** Passage for review follows **

I’ve been working on building data infrastructure in Coursera for about 3.5 years. This week, I had an opportunity to speak at Data Engineering in EdTect event at Udemy about our data infrastructure. To better suit readers, this article is an adapted based on my notes of the talk, in which I shared a few lessons of building a real world data infrastructure from scratch.
In Coursera, data plays a big role in our daily work. From overall aggregated numbers, e.g., 27M learners on the platform, to specific zone-in metrics, e.g., 45% of our learners are from emerging markets. All these numbers help us to make data-driven decisions in everyday. Empowering people across the company to have an easy access to our data is always the first priority of the data infrastructure team, and it is definitely not an easy task.
Challenge 1: Data is everywhere
Like every other internet company, data is everywhere is Coursera. When I joined Coursera, we started rebuilding our web application and building our mobile applications. Data were tracked in multiple channels through a a few inconsistent ways: some data were tracked in an unstructured format and directly sent to our eventing system, some data were tracked in our MySQL or Cassandra databases, and some data were only in third party tools like SurveyMonkey. I even heard the story of manually logging into each database to calculate the daily activity learner metric. Luckily I didn’t need to do any of that as we just started of building our enterprise data warehouse (EDW). Though there were merely a few dozens of tables in our EDW system, it is still a solid start.

** End of Passage for review **
** Extracted material follows **

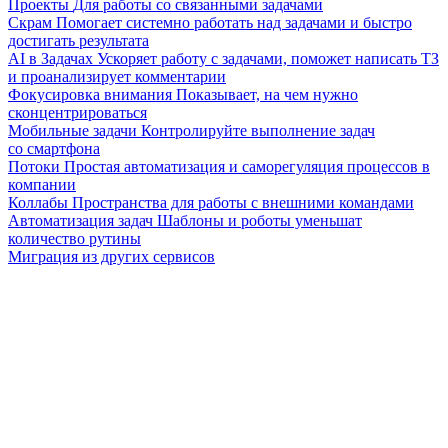
Проекты
Для работы со связанными задачами
Скрам
Помогает системно работать над задачами и быстро
достигать результата
AI в Задачах
Ускоряет работу с задачами, поможет написать ТЗ
и проанализирует комментарии
Фокусировка внимания
Показывает, на чем нужно
сконцентрироваться
Мобильные задачи
Контролируйте выполнение задач
со смартфона
Потоки
Простая автоматизация и саморегуляция процессов в
компании
Коллабы
Пространства для работы с внешними командами
Автоматизация задач
Шаблоны и роботы уменьшат
количество рутины
Миграция из других сервисов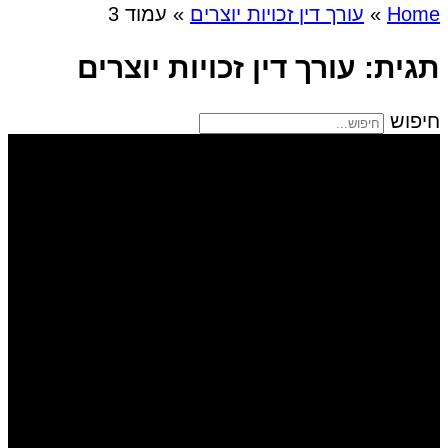
Home
»
עורך דין זכויות יוצרים
»
עמוד 3
תגית: עורך דין זכויות יוצרים
חיפוש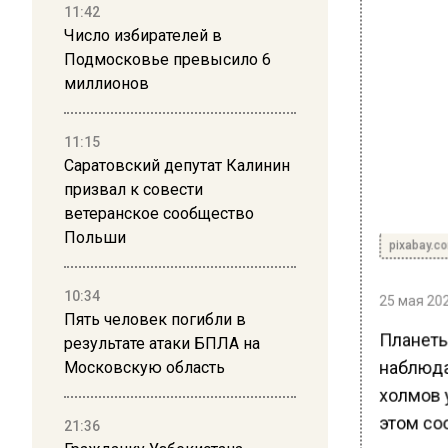
11:42
Число избирателей в
Подмосковье превысило 6
миллионов
11:15
Саратовский депутат Калинин
призвал к совести
ветеранское сообщество
Польши
pixabay.c
10:34
25 мая 202
Пять человек погибли в
Планеты
результате атаки БПЛА на
наблюда
Московскую область
холмов у
этом со
21:36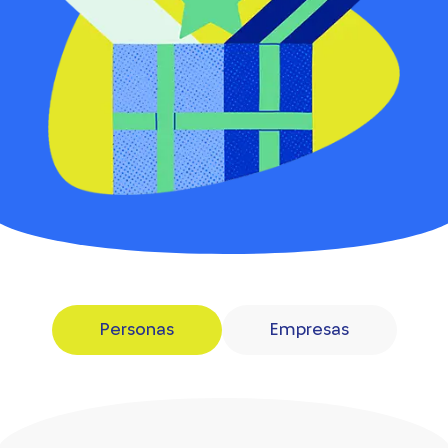
Personas
Empresas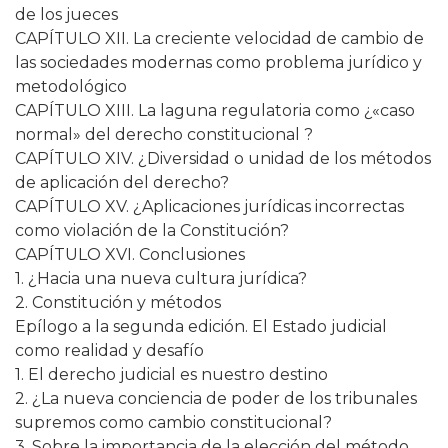
de los jueces
CAPÍTULO XII. La creciente velocidad de cambio de
las sociedades modernas como problema jurídico y
metodológico
CAPÍTULO XIII. La laguna regulatoria como ¿«caso
normal» del derecho constitucional ?
CAPÍTULO XIV. ¿Diversidad o unidad de los métodos
de aplicación del derecho?
CAPÍTULO XV. ¿Aplicaciones jurídicas incorrectas
como violación de la Constitución?
CAPÍTULO XVI. Conclusiones
1. ¿Hacia una nueva cultura jurídica?
2. Constitución y métodos
Epílogo a la segunda edición. El Estado judicial
como realidad y desafío
1. El derecho judicial es nuestro destino
2. ¿La nueva conciencia de poder de los tribunales
supremos como cambio constitucional?
3. Sobre la importancia de la elección del método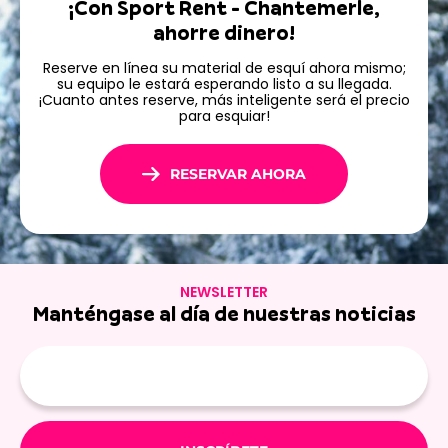
¡Con Sport Rent - Chantemerle,
eléctricas y de descenso de marcas como COMMENCAL,
ahorre dinero!
HAIBIKE e INTENSE, disponibles para alquilar. Tenemos
bicicletas para todas las edades y gustos (cursos, rutas
Reserve en línea su material de esquí ahora mismo;
organizadas, cursos de freeride y ciclismo de montaña
su equipo le estará esperando listo a su llegada.
¡Cuanto antes reserve, más inteligente será el precio
eléctrico).
¡Más de 100 bicicletas de alta gama
para esquiar!
disponibles para alquilar
!
RESERVAR AHORA
NEWSLETTER
Manténgase al día de nuestras noticias
E-
mail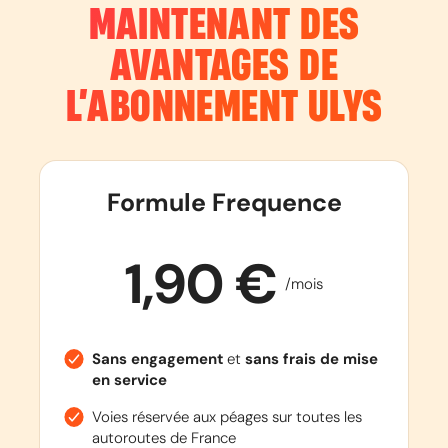
MAINTENANT DES
AVANTAGES DE
L’ABONNEMENT
ULYS
Formule Frequence
1,90 €
/mois
Sans engagement
et
sans frais de mise
en service
Voies réservée aux péages sur toutes les
autoroutes de France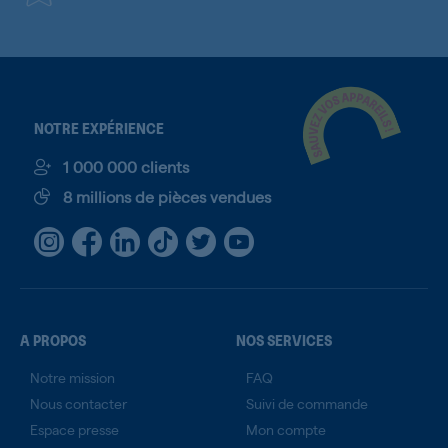
NOTRE EXPÉRIENCE
1 000 000 clients
8 millions de pièces vendues
A PROPOS
NOS SERVICES
Notre mission
FAQ
Nous contacter
Suivi de commande
Espace presse
Mon compte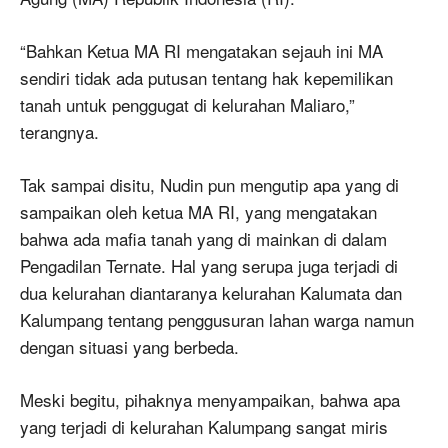
“Bahkan Ketua MA RI mengatakan sejauh ini MA
sendiri tidak ada putusan tentang hak kepemilikan
tanah untuk penggugat di kelurahan Maliaro,”
terangnya.
Tak sampai disitu, Nudin pun mengutip apa yang di
sampaikan oleh ketua MA RI, yang mengatakan
bahwa ada mafia tanah yang di mainkan di dalam
Pengadilan Ternate. Hal yang serupa juga terjadi di
dua kelurahan diantaranya kelurahan Kalumata dan
Kalumpang tentang penggusuran lahan warga namun
dengan situasi yang berbeda.
Meski begitu, pihaknya menyampaikan, bahwa apa
yang terjadi di kelurahan Kalumpang sangat miris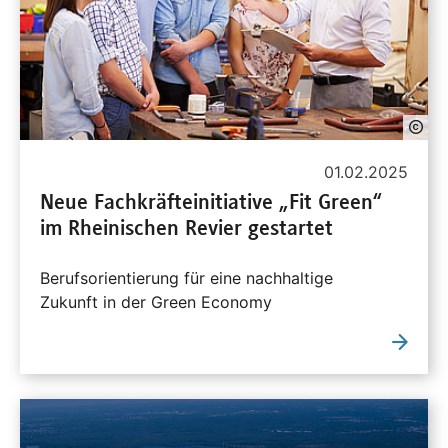
01.02.2025
Neue Fachkräfteinitiative „Fit Green“
im Rheinischen Revier gestartet
Berufsorientierung für eine nachhaltige
Zukunft in der Green Economy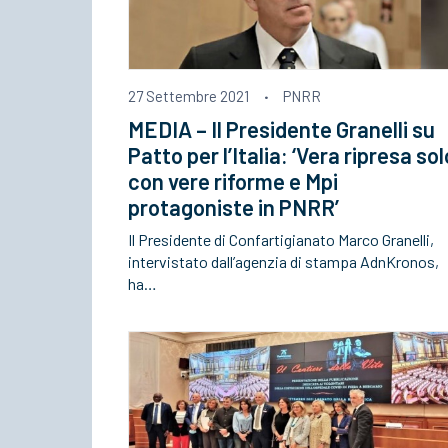
27 Settembre 2021
·
PNRR
MEDIA – Il Presidente Granelli su
Patto per l’Italia: ‘Vera ripresa sol
con vere riforme e Mpi
protagoniste in PNRR’
Il Presidente di Confartigianato Marco Granelli,
intervistato dall’agenzia di stampa AdnKronos,
ha…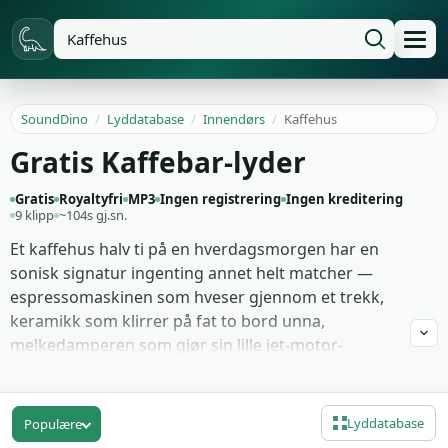
SoundDino
/
Lyddatabase
/
Innendørs
/
Kaffehus
Gratis Kaffebar-lyder
Gratis
Royaltyfri
MP3
Ingen registrering
Ingen kreditering
9 klipp
~104s gj.sn.
Et kaffehus halv ti på en hverdagsmorgen har en
sonisk signatur ingenting annet helt matcher —
espressomaskinen som hveser gjennom et trekk,
keramikk som klirrer på fat to bord unna,
melkedamperen som gjør sin lille jet-motor-
imitasjon, og det lave murringet fra fremmede som
snakker forbi hverandre. Disse 9 klippene jakter på
akkurat den teksturen i stedet for de høyere,
Lyddatabase
Populære
renere kafé-atmosfærene de fleste stock-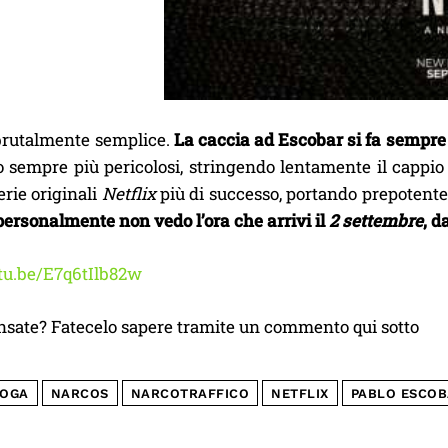
è brutalmente semplice.
La caccia ad Escobar si fa sempre
 sempre più pericolosi, stringendo lentamente il cappio 
erie originali
Netflix
più di successo, portando prepotente
personalmente non vedo l’ora che arrivi il
2 settembre
, d
utu.be/E7q6tIlb82w
nsate? Fatecelo sapere tramite un commento qui sotto
OGA
NARCOS
NARCOTRAFFICO
NETFLIX
PABLO ESCO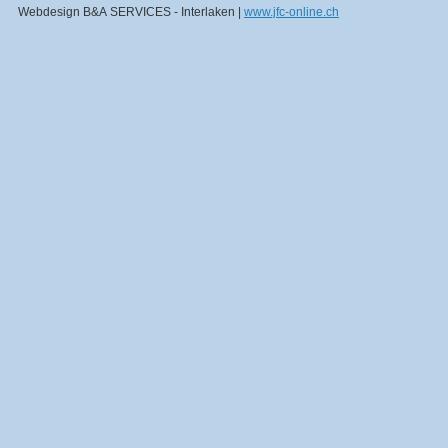
Webdesign B&A SERVICES - Interlaken |
www.jfc-online.ch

** End of Extracted material **

To-do item: From the passage on Coursera's data infrastructure, return the text verbatim from "I’ve been working" up to and including "an easy task.". The material is not needed for the work here.

Solution below:
I’ve been working on building data infrastructure in Coursera for about 3.5 years. This week, I had an opportunity to speak at Data Engineering in EdTect event at Udemy about our data infrastructure. To better suit readers, this article is an adapted based on my notes of the talk, in which I shared a few lessons of building a real world data infrastructure from scratch.
In Coursera, data plays a big role in our daily work. From overall aggregated numbers, e.g., 27M learners on the platform, to specific zone-in metrics, e.g., 45% of our learners are from emerging markets. All these numbers help us to make data-driven decisions in everyday. Empowering people across the company to have an easy access to our data is always the first priority of the data infrastructure team, and it is definitely not an easy task.